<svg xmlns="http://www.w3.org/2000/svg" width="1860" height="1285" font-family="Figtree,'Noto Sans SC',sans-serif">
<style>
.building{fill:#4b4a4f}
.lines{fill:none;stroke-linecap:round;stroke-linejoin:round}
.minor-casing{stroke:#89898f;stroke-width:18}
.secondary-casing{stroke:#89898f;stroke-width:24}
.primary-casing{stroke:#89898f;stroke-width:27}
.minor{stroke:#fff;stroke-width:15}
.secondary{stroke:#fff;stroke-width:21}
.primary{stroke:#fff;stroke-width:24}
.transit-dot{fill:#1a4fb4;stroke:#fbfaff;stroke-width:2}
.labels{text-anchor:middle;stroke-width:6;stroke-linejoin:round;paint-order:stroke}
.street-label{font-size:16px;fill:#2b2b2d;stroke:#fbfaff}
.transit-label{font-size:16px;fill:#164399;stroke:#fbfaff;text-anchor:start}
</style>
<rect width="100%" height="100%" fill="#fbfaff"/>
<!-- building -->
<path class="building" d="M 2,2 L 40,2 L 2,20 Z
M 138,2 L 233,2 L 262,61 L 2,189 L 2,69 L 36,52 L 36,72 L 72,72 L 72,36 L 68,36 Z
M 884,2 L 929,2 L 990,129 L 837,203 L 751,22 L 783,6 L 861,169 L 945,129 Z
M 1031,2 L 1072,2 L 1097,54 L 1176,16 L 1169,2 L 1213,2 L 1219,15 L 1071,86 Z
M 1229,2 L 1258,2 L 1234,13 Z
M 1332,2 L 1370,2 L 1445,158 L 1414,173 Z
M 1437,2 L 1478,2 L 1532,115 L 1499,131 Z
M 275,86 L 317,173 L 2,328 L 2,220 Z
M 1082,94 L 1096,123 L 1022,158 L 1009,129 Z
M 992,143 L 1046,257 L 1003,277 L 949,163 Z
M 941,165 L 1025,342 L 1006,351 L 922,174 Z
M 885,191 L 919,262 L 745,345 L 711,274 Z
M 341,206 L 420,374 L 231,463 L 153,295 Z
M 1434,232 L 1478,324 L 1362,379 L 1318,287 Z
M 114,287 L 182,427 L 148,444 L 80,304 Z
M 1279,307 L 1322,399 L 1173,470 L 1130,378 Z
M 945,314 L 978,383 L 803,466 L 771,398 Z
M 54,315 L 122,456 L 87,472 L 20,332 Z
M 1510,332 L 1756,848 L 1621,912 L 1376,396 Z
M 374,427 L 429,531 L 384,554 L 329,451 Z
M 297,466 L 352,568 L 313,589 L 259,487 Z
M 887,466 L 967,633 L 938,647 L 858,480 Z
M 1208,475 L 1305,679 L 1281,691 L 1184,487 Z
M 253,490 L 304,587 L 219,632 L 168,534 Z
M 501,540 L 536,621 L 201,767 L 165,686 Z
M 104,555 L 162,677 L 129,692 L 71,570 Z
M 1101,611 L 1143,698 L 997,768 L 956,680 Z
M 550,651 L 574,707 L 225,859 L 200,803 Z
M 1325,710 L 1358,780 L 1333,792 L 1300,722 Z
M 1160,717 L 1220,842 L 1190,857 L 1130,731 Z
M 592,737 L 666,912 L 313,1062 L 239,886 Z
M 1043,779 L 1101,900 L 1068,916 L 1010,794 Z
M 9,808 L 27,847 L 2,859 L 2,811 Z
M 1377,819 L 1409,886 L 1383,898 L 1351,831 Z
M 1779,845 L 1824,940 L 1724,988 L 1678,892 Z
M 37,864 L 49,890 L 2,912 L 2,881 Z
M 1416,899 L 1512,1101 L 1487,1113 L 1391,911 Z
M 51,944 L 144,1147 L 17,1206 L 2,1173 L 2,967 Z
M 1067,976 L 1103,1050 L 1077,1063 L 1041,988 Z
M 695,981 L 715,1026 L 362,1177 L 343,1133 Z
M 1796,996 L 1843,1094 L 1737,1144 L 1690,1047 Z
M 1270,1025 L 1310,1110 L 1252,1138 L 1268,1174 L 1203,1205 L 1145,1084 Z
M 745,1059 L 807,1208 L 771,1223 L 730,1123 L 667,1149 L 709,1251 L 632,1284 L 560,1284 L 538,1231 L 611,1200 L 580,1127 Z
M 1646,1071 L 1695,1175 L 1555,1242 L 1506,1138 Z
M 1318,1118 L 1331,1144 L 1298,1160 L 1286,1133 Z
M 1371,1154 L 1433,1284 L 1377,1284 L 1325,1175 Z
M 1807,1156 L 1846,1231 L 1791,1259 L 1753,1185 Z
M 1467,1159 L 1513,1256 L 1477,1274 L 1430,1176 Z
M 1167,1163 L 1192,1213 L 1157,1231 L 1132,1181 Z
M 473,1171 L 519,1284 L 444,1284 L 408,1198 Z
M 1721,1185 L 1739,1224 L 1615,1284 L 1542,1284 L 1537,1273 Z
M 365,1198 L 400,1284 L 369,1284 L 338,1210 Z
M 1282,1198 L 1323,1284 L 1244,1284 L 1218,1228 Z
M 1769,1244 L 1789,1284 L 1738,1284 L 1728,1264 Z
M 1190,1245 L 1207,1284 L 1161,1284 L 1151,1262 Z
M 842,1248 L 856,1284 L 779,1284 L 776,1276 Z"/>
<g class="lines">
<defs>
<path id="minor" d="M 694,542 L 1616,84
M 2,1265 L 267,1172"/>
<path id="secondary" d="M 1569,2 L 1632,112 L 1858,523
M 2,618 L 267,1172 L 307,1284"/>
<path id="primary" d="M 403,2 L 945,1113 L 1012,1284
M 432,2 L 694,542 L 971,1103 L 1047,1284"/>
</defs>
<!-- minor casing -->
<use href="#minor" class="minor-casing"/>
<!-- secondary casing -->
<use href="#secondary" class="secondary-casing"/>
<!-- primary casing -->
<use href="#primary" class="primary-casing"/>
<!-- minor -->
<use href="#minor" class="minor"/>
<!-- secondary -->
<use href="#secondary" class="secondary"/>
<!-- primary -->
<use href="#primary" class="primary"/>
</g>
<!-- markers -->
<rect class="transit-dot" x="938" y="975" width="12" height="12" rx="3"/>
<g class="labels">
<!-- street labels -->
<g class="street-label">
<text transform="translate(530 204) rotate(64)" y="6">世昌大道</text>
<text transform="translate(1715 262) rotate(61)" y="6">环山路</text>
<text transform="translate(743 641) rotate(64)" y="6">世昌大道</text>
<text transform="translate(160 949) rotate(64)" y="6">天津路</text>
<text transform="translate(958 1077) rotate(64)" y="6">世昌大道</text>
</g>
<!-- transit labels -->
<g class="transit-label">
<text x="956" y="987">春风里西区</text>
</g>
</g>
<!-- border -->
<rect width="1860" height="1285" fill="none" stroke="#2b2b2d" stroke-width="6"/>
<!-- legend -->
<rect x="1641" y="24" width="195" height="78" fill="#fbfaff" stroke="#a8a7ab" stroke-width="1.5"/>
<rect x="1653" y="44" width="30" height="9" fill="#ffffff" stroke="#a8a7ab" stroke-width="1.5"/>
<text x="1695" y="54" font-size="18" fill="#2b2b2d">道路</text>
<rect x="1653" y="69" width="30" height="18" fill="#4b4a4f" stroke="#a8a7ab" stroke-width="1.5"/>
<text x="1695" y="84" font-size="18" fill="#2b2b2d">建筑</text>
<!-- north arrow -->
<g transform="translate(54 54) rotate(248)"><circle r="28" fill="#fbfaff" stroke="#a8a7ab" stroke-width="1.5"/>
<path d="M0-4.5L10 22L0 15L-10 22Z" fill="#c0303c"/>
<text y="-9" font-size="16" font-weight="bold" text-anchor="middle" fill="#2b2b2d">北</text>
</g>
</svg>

Requirement – Scan the data above for the string "rect" and copy each line where it appears.

Output below –
<rect width="100%" height="100%" fill="#fbfaff"/>
<rect class="transit-dot" x="938" y="975" width="12" height="12" rx="3"/>
<rect width="1860" height="1285" fill="none" stroke="#2b2b2d" stroke-width="6"/>
<rect x="1641" y="24" width="195" height="78" fill="#fbfaff" stroke="#a8a7ab" stroke-width="1.5"/>
<rect x="1653" y="44" width="30" height="9" fill="#ffffff" stroke="#a8a7ab" stroke-width="1.5"/>
<rect x="1653" y="69" width="30" height="18" fill="#4b4a4f" stroke="#a8a7ab" stroke-width="1.5"/>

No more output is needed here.